┌─ The input
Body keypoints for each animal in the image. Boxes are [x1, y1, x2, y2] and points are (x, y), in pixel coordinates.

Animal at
└─
┌─ The input
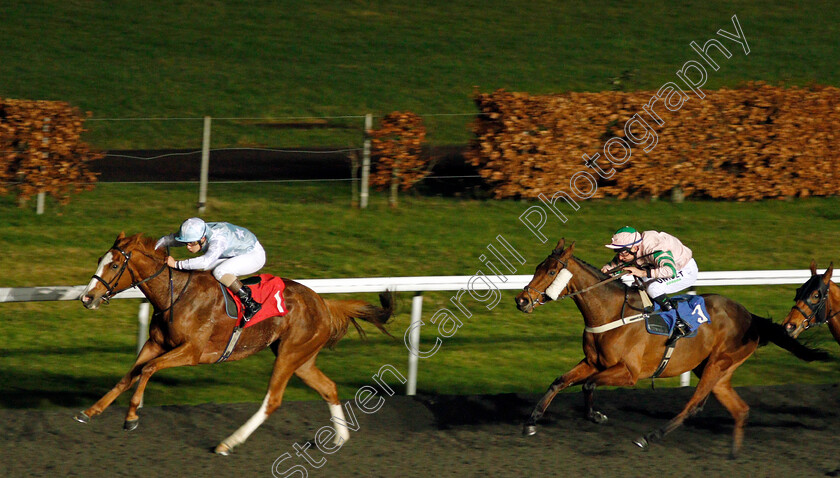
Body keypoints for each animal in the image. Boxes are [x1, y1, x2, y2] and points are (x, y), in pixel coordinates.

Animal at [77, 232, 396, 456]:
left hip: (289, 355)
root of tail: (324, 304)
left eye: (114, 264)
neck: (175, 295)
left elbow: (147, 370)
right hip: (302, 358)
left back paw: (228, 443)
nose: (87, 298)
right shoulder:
└─
┌─ The input
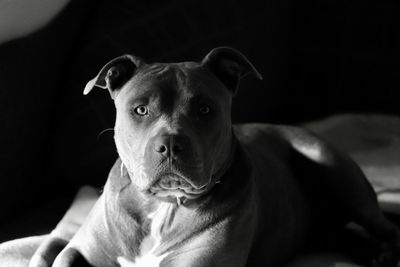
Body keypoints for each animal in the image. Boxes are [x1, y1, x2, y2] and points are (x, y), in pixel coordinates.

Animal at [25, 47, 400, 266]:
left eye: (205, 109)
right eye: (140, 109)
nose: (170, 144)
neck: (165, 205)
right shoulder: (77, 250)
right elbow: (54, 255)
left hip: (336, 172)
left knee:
└─
Problem to solve: Lines of the listing above that contain the word "left" should all be returned.

Task result:
left hip: (289, 355)
left eye: (114, 264)
left elbow: (147, 370)
left back paw: (228, 443)
left eye: (205, 109)
left hip: (336, 172)
left knee:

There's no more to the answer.